*WHAT THE TASK REQUIRES*. Read the data and repeat all of it exactly.

Stored items
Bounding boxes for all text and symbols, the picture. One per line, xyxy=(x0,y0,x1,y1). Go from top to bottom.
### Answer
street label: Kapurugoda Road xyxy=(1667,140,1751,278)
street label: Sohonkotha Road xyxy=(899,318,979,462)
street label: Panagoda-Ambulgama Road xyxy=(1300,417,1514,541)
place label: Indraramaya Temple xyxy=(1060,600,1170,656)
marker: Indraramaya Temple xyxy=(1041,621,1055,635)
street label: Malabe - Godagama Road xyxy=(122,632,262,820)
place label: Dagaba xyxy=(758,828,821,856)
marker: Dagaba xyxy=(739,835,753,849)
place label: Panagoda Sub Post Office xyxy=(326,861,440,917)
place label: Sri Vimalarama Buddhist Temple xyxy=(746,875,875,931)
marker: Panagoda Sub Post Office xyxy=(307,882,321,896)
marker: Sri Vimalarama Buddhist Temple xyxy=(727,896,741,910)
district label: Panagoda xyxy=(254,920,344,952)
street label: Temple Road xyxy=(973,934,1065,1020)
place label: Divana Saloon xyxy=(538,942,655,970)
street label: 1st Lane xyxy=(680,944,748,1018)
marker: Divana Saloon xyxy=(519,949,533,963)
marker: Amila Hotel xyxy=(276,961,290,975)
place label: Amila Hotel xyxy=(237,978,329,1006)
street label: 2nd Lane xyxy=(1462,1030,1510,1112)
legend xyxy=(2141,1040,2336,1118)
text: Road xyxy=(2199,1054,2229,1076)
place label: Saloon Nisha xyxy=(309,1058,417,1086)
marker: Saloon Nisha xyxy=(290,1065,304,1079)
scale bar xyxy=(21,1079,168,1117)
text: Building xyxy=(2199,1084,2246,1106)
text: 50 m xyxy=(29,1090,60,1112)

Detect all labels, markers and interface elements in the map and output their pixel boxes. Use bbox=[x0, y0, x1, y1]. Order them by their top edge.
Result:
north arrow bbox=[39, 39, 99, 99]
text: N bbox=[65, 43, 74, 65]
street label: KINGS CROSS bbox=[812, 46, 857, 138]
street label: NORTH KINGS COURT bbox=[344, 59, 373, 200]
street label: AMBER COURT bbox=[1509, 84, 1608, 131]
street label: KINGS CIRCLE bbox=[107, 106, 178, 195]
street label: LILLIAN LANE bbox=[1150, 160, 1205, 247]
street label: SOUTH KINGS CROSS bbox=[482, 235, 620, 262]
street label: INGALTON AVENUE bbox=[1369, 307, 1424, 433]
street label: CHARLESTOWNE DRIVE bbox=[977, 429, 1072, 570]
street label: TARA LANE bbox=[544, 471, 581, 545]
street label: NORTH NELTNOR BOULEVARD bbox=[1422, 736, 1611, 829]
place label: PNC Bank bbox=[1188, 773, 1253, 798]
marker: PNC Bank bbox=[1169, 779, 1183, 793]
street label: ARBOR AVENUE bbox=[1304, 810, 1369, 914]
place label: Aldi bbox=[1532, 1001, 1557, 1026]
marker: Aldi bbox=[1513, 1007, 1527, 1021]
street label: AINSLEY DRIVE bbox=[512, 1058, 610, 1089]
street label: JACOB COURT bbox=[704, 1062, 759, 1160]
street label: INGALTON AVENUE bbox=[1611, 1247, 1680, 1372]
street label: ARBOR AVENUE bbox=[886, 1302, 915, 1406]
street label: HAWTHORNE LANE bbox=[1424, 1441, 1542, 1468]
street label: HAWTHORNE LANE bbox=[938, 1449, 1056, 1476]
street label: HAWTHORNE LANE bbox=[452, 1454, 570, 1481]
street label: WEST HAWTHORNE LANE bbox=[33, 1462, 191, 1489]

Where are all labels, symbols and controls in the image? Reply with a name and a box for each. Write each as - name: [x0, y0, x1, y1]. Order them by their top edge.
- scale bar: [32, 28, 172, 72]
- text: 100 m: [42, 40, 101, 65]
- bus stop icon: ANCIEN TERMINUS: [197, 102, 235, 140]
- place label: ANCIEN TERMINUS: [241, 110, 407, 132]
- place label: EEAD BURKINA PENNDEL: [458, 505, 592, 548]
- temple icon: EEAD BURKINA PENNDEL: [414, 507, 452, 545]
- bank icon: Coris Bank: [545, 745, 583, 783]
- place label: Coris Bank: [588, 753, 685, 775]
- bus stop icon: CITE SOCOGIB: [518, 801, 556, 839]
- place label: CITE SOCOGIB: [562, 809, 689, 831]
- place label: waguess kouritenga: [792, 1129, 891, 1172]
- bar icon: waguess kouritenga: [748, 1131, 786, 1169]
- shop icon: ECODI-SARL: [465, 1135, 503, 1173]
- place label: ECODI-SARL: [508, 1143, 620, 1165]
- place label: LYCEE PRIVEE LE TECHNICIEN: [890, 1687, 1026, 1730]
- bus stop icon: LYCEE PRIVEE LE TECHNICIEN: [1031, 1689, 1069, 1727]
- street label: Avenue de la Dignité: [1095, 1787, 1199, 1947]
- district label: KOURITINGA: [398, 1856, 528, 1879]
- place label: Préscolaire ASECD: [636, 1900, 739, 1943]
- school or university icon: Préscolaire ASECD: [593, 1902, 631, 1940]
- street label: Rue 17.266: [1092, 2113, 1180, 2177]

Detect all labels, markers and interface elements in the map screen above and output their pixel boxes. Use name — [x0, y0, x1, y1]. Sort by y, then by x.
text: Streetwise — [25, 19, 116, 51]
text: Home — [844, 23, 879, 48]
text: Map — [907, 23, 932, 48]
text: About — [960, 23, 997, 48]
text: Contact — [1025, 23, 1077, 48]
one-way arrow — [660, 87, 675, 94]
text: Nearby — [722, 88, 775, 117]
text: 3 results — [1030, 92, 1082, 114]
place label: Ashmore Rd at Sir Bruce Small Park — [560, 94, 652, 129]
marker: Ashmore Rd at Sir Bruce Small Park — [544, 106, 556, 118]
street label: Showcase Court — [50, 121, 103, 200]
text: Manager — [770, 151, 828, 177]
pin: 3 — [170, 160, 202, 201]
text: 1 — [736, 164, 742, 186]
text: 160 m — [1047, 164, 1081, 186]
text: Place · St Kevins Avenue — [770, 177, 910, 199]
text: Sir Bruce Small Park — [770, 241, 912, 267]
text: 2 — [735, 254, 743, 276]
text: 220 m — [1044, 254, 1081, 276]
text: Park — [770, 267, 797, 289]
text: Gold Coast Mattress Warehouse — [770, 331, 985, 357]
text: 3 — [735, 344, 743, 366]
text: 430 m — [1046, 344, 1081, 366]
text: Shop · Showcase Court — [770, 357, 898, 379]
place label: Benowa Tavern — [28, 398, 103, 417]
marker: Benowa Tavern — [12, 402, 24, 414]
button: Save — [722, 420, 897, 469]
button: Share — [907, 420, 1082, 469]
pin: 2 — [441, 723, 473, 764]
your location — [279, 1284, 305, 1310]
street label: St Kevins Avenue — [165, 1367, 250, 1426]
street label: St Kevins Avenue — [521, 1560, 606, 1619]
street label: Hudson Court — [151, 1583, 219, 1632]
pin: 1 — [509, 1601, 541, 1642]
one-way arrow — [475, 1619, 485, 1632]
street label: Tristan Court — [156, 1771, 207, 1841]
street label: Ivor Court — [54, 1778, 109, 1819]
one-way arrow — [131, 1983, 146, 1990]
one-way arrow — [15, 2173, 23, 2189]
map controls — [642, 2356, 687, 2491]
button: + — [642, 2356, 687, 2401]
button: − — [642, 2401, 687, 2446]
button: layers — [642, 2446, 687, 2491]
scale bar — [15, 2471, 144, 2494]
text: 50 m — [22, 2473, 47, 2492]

*SOLVED PROBLEM*.
Bounding boxes for all text and symbols, the picture. One per line, xyxy=(x0,y0,x1,y1). Go from top to bottom.
### Answer
street label: Kapurugoda Road xyxy=(1667,140,1751,278)
street label: Sohonkotha Road xyxy=(899,318,979,462)
street label: Panagoda-Ambulgama Road xyxy=(1300,417,1514,541)
place label: Indraramaya Temple xyxy=(1060,600,1170,656)
marker: Indraramaya Temple xyxy=(1041,621,1055,635)
street label: Malabe - Godagama Road xyxy=(122,632,262,820)
place label: Dagaba xyxy=(758,828,821,856)
marker: Dagaba xyxy=(739,835,753,849)
place label: Panagoda Sub Post Office xyxy=(326,861,440,917)
place label: Sri Vimalarama Buddhist Temple xyxy=(746,875,875,931)
marker: Panagoda Sub Post Office xyxy=(307,882,321,896)
marker: Sri Vimalarama Buddhist Temple xyxy=(727,896,741,910)
district label: Panagoda xyxy=(254,920,344,952)
street label: Temple Road xyxy=(973,934,1065,1020)
place label: Divana Saloon xyxy=(538,942,655,970)
street label: 1st Lane xyxy=(680,944,748,1018)
marker: Divana Saloon xyxy=(519,949,533,963)
marker: Amila Hotel xyxy=(276,961,290,975)
place label: Amila Hotel xyxy=(237,978,329,1006)
street label: 2nd Lane xyxy=(1462,1030,1510,1112)
legend xyxy=(2141,1040,2336,1118)
text: Road xyxy=(2199,1054,2229,1076)
place label: Saloon Nisha xyxy=(309,1058,417,1086)
marker: Saloon Nisha xyxy=(290,1065,304,1079)
scale bar xyxy=(21,1079,168,1117)
text: Building xyxy=(2199,1084,2246,1106)
text: 50 m xyxy=(29,1090,60,1112)

Detect all labels, markers and interface elements in the map and output their pixel boxes. Use bbox=[x0, y0, x1, y1]. Order them by their top edge.
Result:
north arrow bbox=[39, 39, 99, 99]
text: N bbox=[65, 43, 74, 65]
street label: KINGS CROSS bbox=[812, 46, 857, 138]
street label: NORTH KINGS COURT bbox=[344, 59, 373, 200]
street label: AMBER COURT bbox=[1509, 84, 1608, 131]
street label: KINGS CIRCLE bbox=[107, 106, 178, 195]
street label: LILLIAN LANE bbox=[1150, 160, 1205, 247]
street label: SOUTH KINGS CROSS bbox=[482, 235, 620, 262]
street label: INGALTON AVENUE bbox=[1369, 307, 1424, 433]
street label: CHARLESTOWNE DRIVE bbox=[977, 429, 1072, 570]
street label: TARA LANE bbox=[544, 471, 581, 545]
street label: NORTH NELTNOR BOULEVARD bbox=[1422, 736, 1611, 829]
place label: PNC Bank bbox=[1188, 773, 1253, 798]
marker: PNC Bank bbox=[1169, 779, 1183, 793]
street label: ARBOR AVENUE bbox=[1304, 810, 1369, 914]
place label: Aldi bbox=[1532, 1001, 1557, 1026]
marker: Aldi bbox=[1513, 1007, 1527, 1021]
street label: AINSLEY DRIVE bbox=[512, 1058, 610, 1089]
street label: JACOB COURT bbox=[704, 1062, 759, 1160]
street label: INGALTON AVENUE bbox=[1611, 1247, 1680, 1372]
street label: ARBOR AVENUE bbox=[886, 1302, 915, 1406]
street label: HAWTHORNE LANE bbox=[1424, 1441, 1542, 1468]
street label: HAWTHORNE LANE bbox=[938, 1449, 1056, 1476]
street label: HAWTHORNE LANE bbox=[452, 1454, 570, 1481]
street label: WEST HAWTHORNE LANE bbox=[33, 1462, 191, 1489]

Where are all labels, symbols and controls in the image? Reply with a name and a box for each. Write each as - name: [x0, y0, x1, y1]. Order them by their top edge.
- scale bar: [32, 28, 172, 72]
- text: 100 m: [42, 40, 101, 65]
- bus stop icon: ANCIEN TERMINUS: [197, 102, 235, 140]
- place label: ANCIEN TERMINUS: [241, 110, 407, 132]
- place label: EEAD BURKINA PENNDEL: [458, 505, 592, 548]
- temple icon: EEAD BURKINA PENNDEL: [414, 507, 452, 545]
- bank icon: Coris Bank: [545, 745, 583, 783]
- place label: Coris Bank: [588, 753, 685, 775]
- bus stop icon: CITE SOCOGIB: [518, 801, 556, 839]
- place label: CITE SOCOGIB: [562, 809, 689, 831]
- place label: waguess kouritenga: [792, 1129, 891, 1172]
- bar icon: waguess kouritenga: [748, 1131, 786, 1169]
- shop icon: ECODI-SARL: [465, 1135, 503, 1173]
- place label: ECODI-SARL: [508, 1143, 620, 1165]
- place label: LYCEE PRIVEE LE TECHNICIEN: [890, 1687, 1026, 1730]
- bus stop icon: LYCEE PRIVEE LE TECHNICIEN: [1031, 1689, 1069, 1727]
- street label: Avenue de la Dignité: [1095, 1787, 1199, 1947]
- district label: KOURITINGA: [398, 1856, 528, 1879]
- place label: Préscolaire ASECD: [636, 1900, 739, 1943]
- school or university icon: Préscolaire ASECD: [593, 1902, 631, 1940]
- street label: Rue 17.266: [1092, 2113, 1180, 2177]

Detect all labels, markers and interface elements in the map screen above and output their pixel boxes. Use name — [x0, y0, x1, y1]. Sort by y, then by x.
text: Streetwise — [25, 19, 116, 51]
text: Home — [844, 23, 879, 48]
text: Map — [907, 23, 932, 48]
text: About — [960, 23, 997, 48]
text: Contact — [1025, 23, 1077, 48]
one-way arrow — [660, 87, 675, 94]
text: Nearby — [722, 88, 775, 117]
text: 3 results — [1030, 92, 1082, 114]
place label: Ashmore Rd at Sir Bruce Small Park — [560, 94, 652, 129]
marker: Ashmore Rd at Sir Bruce Small Park — [544, 106, 556, 118]
street label: Showcase Court — [50, 121, 103, 200]
text: Manager — [770, 151, 828, 177]
pin: 3 — [170, 160, 202, 201]
text: 1 — [736, 164, 742, 186]
text: 160 m — [1047, 164, 1081, 186]
text: Place · St Kevins Avenue — [770, 177, 910, 199]
text: Sir Bruce Small Park — [770, 241, 912, 267]
text: 2 — [735, 254, 743, 276]
text: 220 m — [1044, 254, 1081, 276]
text: Park — [770, 267, 797, 289]
text: Gold Coast Mattress Warehouse — [770, 331, 985, 357]
text: 3 — [735, 344, 743, 366]
text: 430 m — [1046, 344, 1081, 366]
text: Shop · Showcase Court — [770, 357, 898, 379]
place label: Benowa Tavern — [28, 398, 103, 417]
marker: Benowa Tavern — [12, 402, 24, 414]
button: Save — [722, 420, 897, 469]
button: Share — [907, 420, 1082, 469]
pin: 2 — [441, 723, 473, 764]
your location — [279, 1284, 305, 1310]
street label: St Kevins Avenue — [165, 1367, 250, 1426]
street label: St Kevins Avenue — [521, 1560, 606, 1619]
street label: Hudson Court — [151, 1583, 219, 1632]
pin: 1 — [509, 1601, 541, 1642]
one-way arrow — [475, 1619, 485, 1632]
street label: Tristan Court — [156, 1771, 207, 1841]
street label: Ivor Court — [54, 1778, 109, 1819]
one-way arrow — [131, 1983, 146, 1990]
one-way arrow — [15, 2173, 23, 2189]
map controls — [642, 2356, 687, 2491]
button: + — [642, 2356, 687, 2401]
button: − — [642, 2401, 687, 2446]
button: layers — [642, 2446, 687, 2491]
scale bar — [15, 2471, 144, 2494]
text: 50 m — [22, 2473, 47, 2492]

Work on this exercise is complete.